**Your assignment:** If a line in the data below holds the word "pixels", copy it.
(Material provided Opens)
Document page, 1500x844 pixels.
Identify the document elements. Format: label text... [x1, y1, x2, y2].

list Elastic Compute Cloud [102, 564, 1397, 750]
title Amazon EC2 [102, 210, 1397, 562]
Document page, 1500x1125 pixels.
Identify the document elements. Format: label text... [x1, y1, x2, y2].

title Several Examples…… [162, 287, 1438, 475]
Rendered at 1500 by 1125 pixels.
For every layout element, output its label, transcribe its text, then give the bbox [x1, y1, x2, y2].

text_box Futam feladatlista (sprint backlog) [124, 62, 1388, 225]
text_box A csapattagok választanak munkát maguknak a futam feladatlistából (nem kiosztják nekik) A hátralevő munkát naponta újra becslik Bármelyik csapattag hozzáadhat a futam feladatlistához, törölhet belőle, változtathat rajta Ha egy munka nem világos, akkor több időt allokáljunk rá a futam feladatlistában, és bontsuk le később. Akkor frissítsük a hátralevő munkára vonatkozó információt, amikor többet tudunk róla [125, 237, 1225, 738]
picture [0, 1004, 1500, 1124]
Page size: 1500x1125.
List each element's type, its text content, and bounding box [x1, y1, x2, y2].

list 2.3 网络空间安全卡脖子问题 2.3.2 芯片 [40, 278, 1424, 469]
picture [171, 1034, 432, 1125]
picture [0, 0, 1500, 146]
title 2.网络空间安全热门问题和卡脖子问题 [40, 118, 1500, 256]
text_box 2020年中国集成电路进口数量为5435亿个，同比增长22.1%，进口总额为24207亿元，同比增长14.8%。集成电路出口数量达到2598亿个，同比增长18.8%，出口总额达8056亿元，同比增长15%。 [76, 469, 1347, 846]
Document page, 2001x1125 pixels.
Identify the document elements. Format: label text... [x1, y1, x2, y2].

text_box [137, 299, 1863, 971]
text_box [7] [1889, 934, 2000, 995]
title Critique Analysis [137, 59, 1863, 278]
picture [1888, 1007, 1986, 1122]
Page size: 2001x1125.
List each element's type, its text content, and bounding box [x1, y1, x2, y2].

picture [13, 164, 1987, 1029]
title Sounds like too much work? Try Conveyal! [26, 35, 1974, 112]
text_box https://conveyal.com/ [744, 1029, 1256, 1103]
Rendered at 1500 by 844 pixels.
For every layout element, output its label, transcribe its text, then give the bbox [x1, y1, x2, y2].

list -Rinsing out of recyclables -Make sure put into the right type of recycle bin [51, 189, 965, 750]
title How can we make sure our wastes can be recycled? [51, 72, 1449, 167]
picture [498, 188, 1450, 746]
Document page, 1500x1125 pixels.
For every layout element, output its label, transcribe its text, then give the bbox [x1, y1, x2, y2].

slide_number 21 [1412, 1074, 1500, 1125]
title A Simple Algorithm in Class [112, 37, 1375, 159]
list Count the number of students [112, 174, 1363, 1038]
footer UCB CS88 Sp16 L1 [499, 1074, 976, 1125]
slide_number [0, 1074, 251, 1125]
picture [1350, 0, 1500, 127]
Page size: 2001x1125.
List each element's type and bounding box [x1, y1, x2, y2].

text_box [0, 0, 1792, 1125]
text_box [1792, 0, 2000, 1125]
(Material provided Closes)
**Task result:**
Document page, 1500x844 pixels.
Document page, 1500x1125 pixels.
Rendered at 1500 by 1125 pixels.
Document page, 2001x1125 pixels.
Rendered at 1500 by 844 pixels.
Document page, 1500x1125 pixels.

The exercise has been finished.